Há ainda a previsão de criação de uma empresa, que seria um braço comercial da ISA. É que se houver uma exploração comercial em escala [de minérios], a autoridade deveria ser autossuficiente do ponto de vista financeiro e completamente independente. A empresa ainda é algo a ser desenvolvido e completamente relacionado à possibilidade de desenvolvimento da atividade em si em escala comercial.

A ISA tem cerca de 50 funcionários e conta com apenas 26 milhões de dólares e tem a missão de ser órgão regulador de grandes empresas, de atores que podem mobilizar valores na escala dos bilhões de dólares, alguns até falam em trilhões. A ISA basicamente paga o seu pessoal, programas de construção de capacidade em países em desenvolvimento e a participação de países nas reuniões.

DW Brasil: Quais são os principais interesses em jogo para o Brasil no âmbito da ISA?

* [TAREFAS E EXERCÍCIOS]
a. Enumere tudo o que, de acordo com o texto sobre a ISA, a autoridade basicamente paga.
b. Reproduza fielmente o trecho do texto sobre a ISA que começa em "Há ainda a previsão" e vai até "em escala comercial.", inclusive.
O material não é usado em nenhuma das tarefas.

* [MATERIAL FORNECIDO]
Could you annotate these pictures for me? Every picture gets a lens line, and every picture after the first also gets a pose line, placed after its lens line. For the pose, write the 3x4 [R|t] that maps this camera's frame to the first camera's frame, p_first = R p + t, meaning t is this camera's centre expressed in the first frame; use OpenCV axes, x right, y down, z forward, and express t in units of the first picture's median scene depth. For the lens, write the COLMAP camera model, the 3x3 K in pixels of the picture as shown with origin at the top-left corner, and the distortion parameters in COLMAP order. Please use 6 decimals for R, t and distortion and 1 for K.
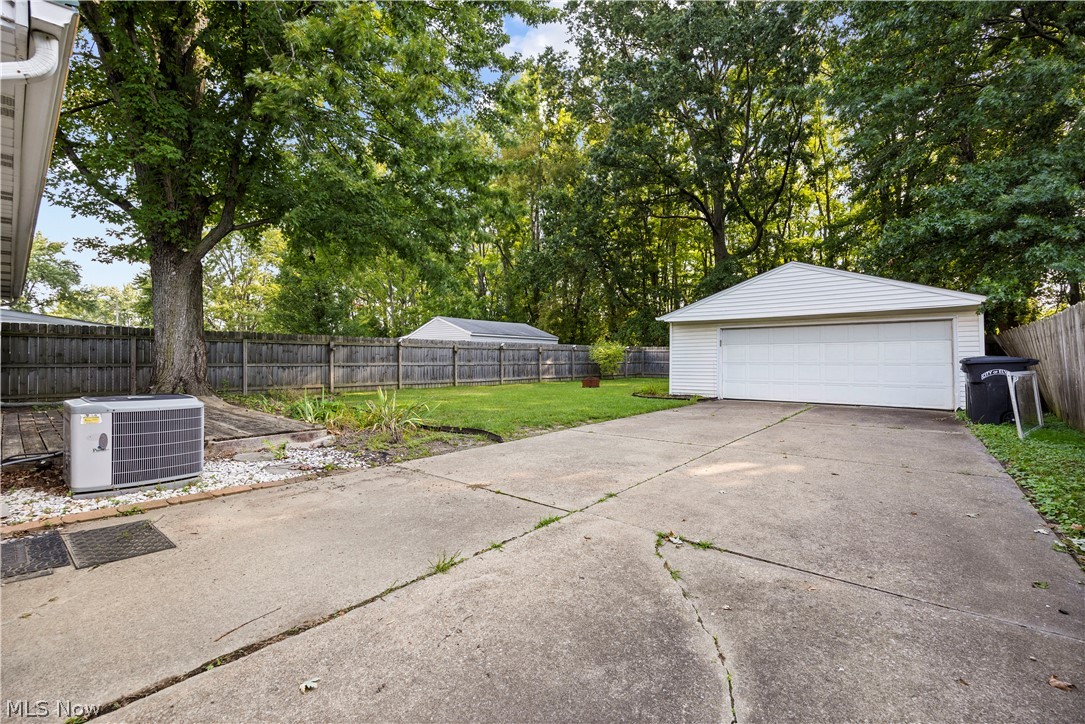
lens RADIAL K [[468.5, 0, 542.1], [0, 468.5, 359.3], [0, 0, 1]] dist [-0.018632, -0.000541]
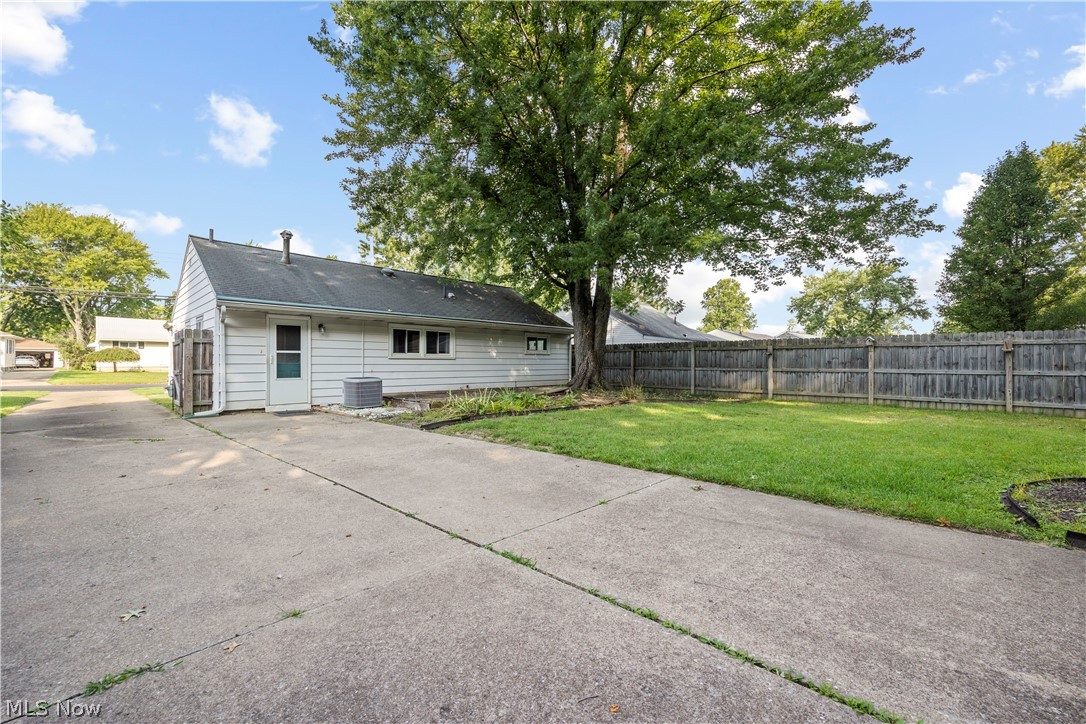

* [GABARITO]
a.
- O seu pessoal
- Programas de construção de capacidade em países em desenvolvimento
- A participação de países nas reuniões

b.
Há ainda a previsão de criação de uma empresa, que seria um braço comercial da ISA. É que se houver uma exploração comercial em escala [de minérios], a autoridade deveria ser autossuficiente do ponto de vista financeiro e completamente independente. A empresa ainda é algo a ser desenvolvido e completamente relacionado à possibilidade de desenvolvimento da atividade em si em escala comercial.